I love GCS (Google Cloud Storage). It’s a simple, robust, and powerful solution for storing files online and accessing them either programmatically or via HTTP. Storage is dirt cheap—especially if you don’t need global replication or sophisticated backups. And you can even turn a GCS bucket into an HTTPS-secured, internet-facing web server for static websites. https://poketto.me, for example, runs on that architecture.

Another good use case: the #podcast feature in poketto.me. Naturally, the generated MP3 files need to live somewhere, and storing them in a database or serving them through my Python web server would be… silly. So I push the generated files to a GCS bucket, and all is well: HTTPS-secured, fast, and compatible with any podcast client in the world.

But here's the catch: I also stored the podcast feed XML (i.e. the "inventory" that tells podcast tools which episodes are available, where the MP3s live, how long each plays, and other metadata) in GCS. Every time you add a new episode, the app overwrites that XML file. Your podcast tool should pick it up.

Should.

Enter: GCS caching.

GCS uses aggressive caching mechanisms—great for performance, terrible for dynamic content. Often, when accessing the updated podcast feed, you’ll just get a cached, outdated version. That means your shiny new episode doesn’t show up for hours. Frustrating, especially when you just saved an article and expect it to appear in your podcast tool right away.

Technically, one can work around this. A common trick is to append a cachebuster query string like ?version=42 to the feed URL, which forces GCS to serve the latest content. But realistically, you wouldn’t want users to delete and re-add the podcast feed every time they add a new episode, right?

My solution (for now) is twofold:

1️⃣Server-side: I apply as many "no cache" settings as possible when pushing the XML file to the bucket. Doesn’t help that much, but improves the situation a bit.

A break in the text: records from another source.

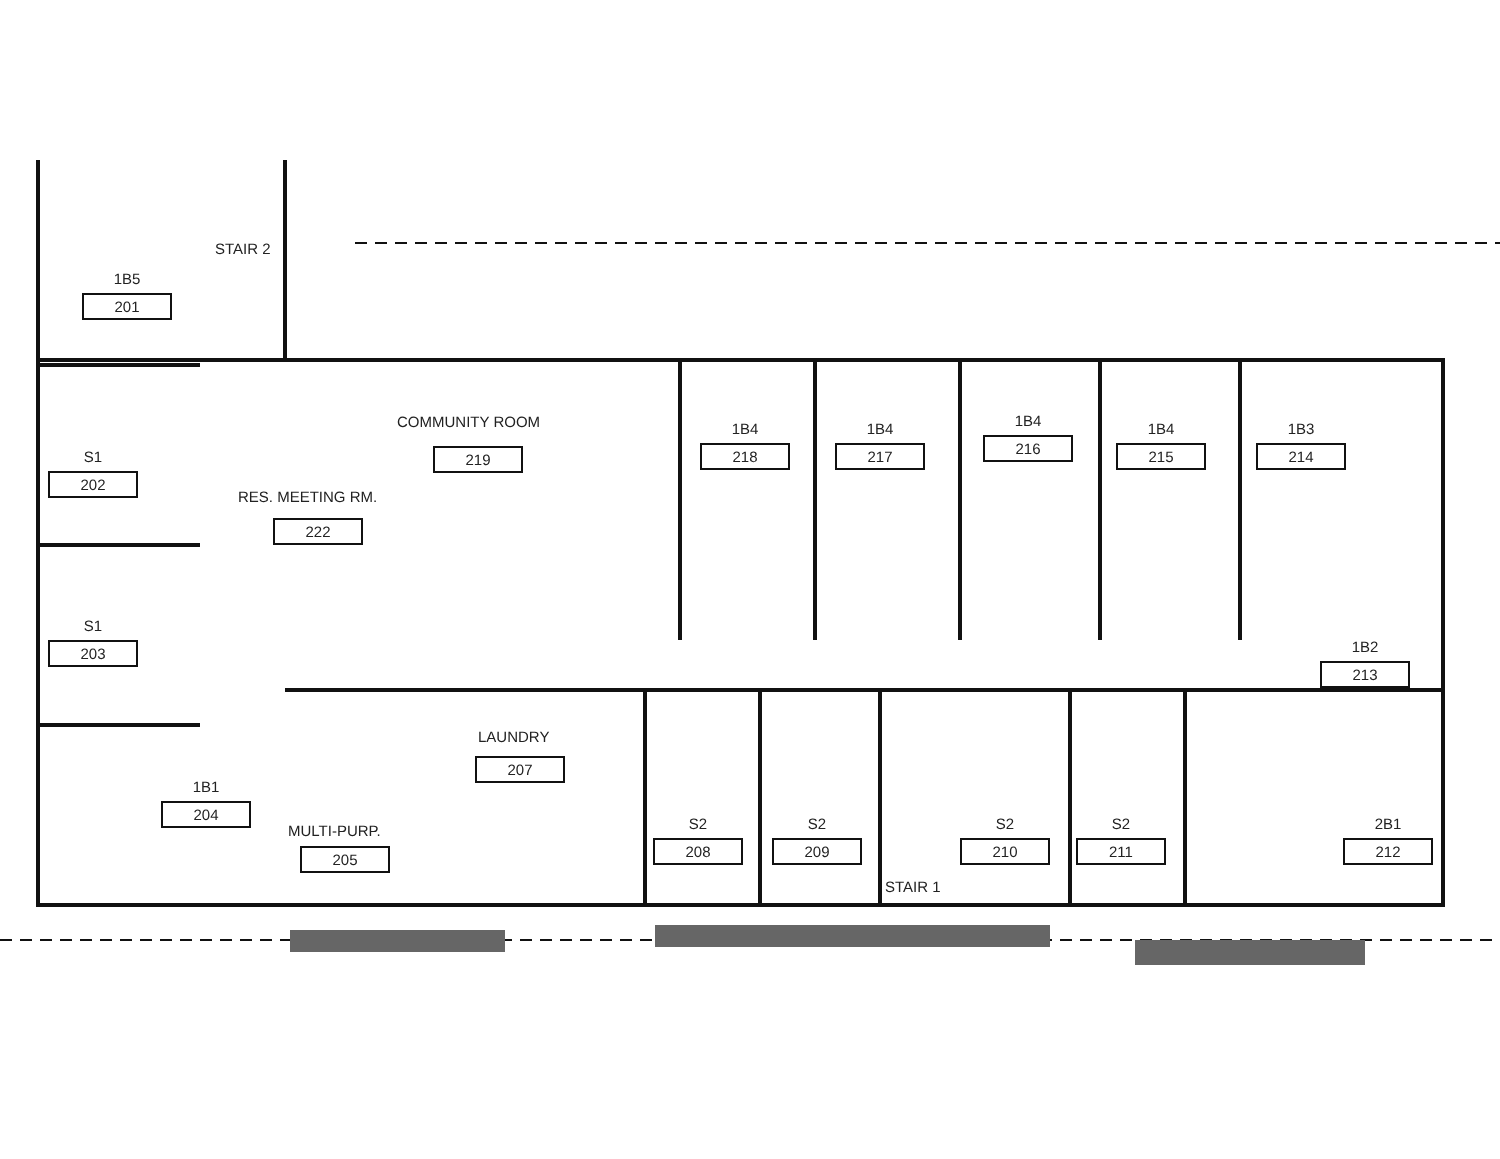STAIR 2
1B5
201
COMMUNITY ROOM
219
1B4
218
1B4
217
1B4
216
1B4
215
1B3
214
S1
202
RES. MEETING RM.
222
S1
203
1B2
213
LAUNDRY
207
1B1
204
MULTI-PURP.
205
S2
208
S2
209
STAIR 1
S2
210
S2
211
2B1
212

2️⃣Medium-term: I’ll stop serving the podcast feed directly from GCS. Instead, I’ll route it through the Python backend. That way, an HTTP endpoint under my control can fetch the latest file from GCS and enforce cache-busting behind the scenes—while keeping the actual feed URL stable for users.

GCS is still a fantastic tool—but just because you can serve dynamic content from it doesn’t always mean you should.